La rebelión se extendió un poco más con los chiquilines bailando y cantando alrededor del papá, una suerte de “danza del viejo de la bolsa”
Y ahí, por suerte, llegó el realismo de mamá.
            - Bueno basta. Todos a dormir que estoy cansada, cada uno a su cama y  se acabó, prendan la tele y duerman de una vez.

Los chicos rapidito se enfilaron a sus camas, la mayor revisó vaya uno a saber que en su celular, la televisión se prendió en el clásico canal infantil y derrotado el papá se fue por donde vino.
Entró en la cocina y mientras prendía un cigarro, recordó algo.
Como un rayo volvió a la habitación de los niños y mientras les apagaba la tele y la luz les dijo.
-         Así que ustedes no me creen.
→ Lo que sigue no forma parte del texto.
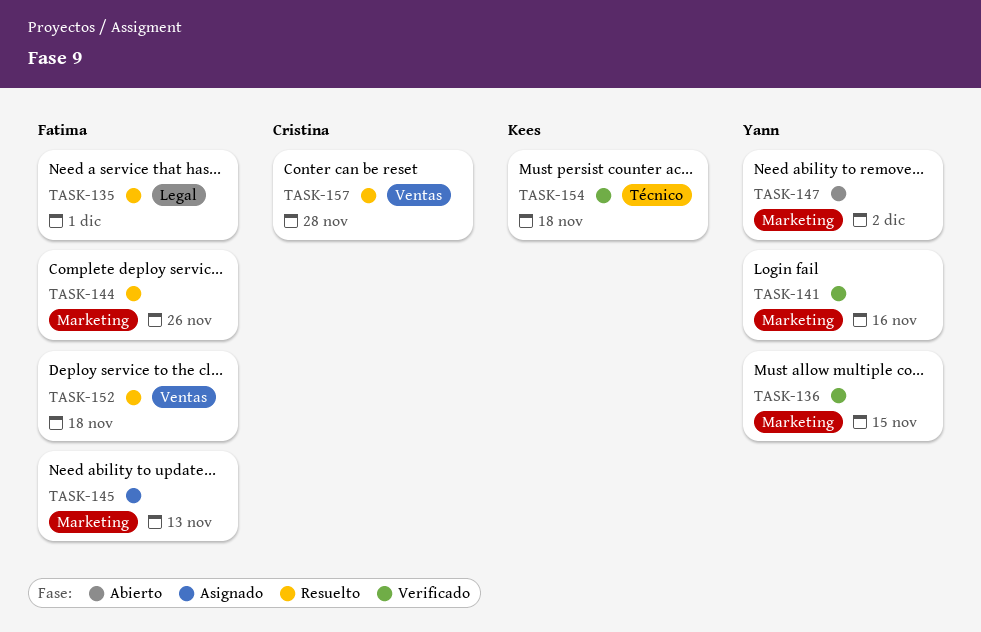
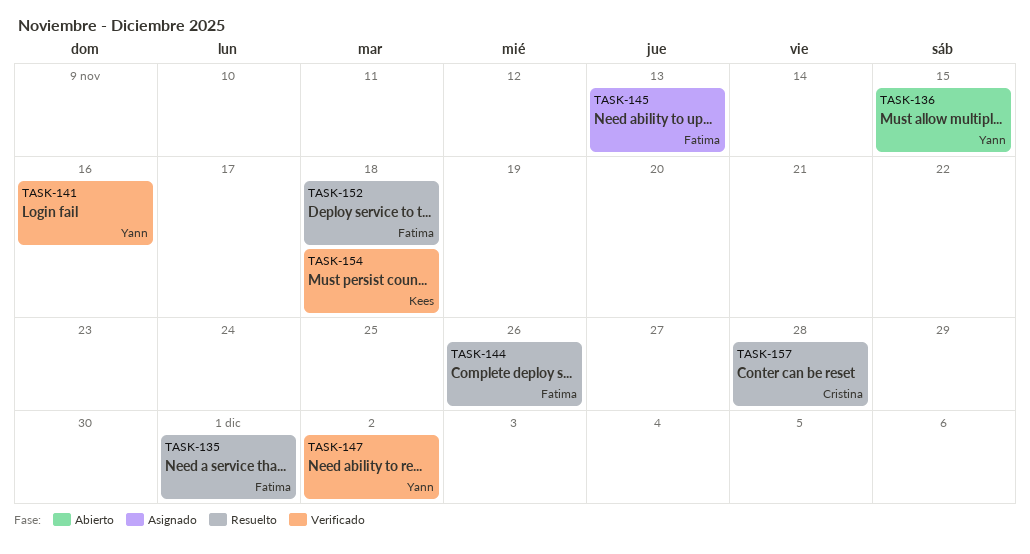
TASK-136, status: Verificado -> Abierto
TASK-147, status: Abierto -> Verificado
Miren esto. Esto esta afuera en la calle, en la lluvia. Esta esperando.
Acto seguido y en medio de la oscuridad y mientras algún trueno sonaba afuera. Prendió el teléfono y ahí estaba.
El viejo de la bolsa, sentado en algún umbral. Encapuchado y sin ojos a la vista. Hosco, peludo, como un monstruo y con esa apariencia de estatua diabólica. Allí estaba frente a ellos casi observándolos, desde la nada misma.
Otro trueno exacto de fondo.
Los chicos se silenciaron. Hasta la mayor se quedó callada.
-         Bueno ahora me voy. Les prendo la luz y la tele. Hasta mañana, que duerman bien, les dijo vencedor y revanchista.
Los chicos, mudos se quedaron solos con la televisión.


Eran las dos de la mañana cuando la tormenta arreciaba y el más chiquito se filtro entre las sabanas de la cama grande.
No pasó más de media hora, cuando llego la segunda visita, la del medio, y se zambulló en la cama también. Al rato nomás, y arrastrando el colchón. La mayor se acomodó al lado de la cama de sus padres.
-         Vos los asustaste, así que podes ir yéndote a dormir al sillón, acá no entramos todos. Le susurró al oído su mujercita.

Mientras bajaba las escaleras, almohada en mano, papá sonreía. Y pensaba somnoliento.
Los chicos siempre serán iguales, a pesar de todo. A pesar de la electrónica abombante, del modernismo que vuela, del pragmatismo que los hace casi autómatas, de la falta de tiempo de los padres.  A pesar de todo, y por suerte siempre serán iguales.

Algunos viejos cuentos jamás pasan de moda, aunque  para ser sinceros, a veces hay que darles una pequeña manito.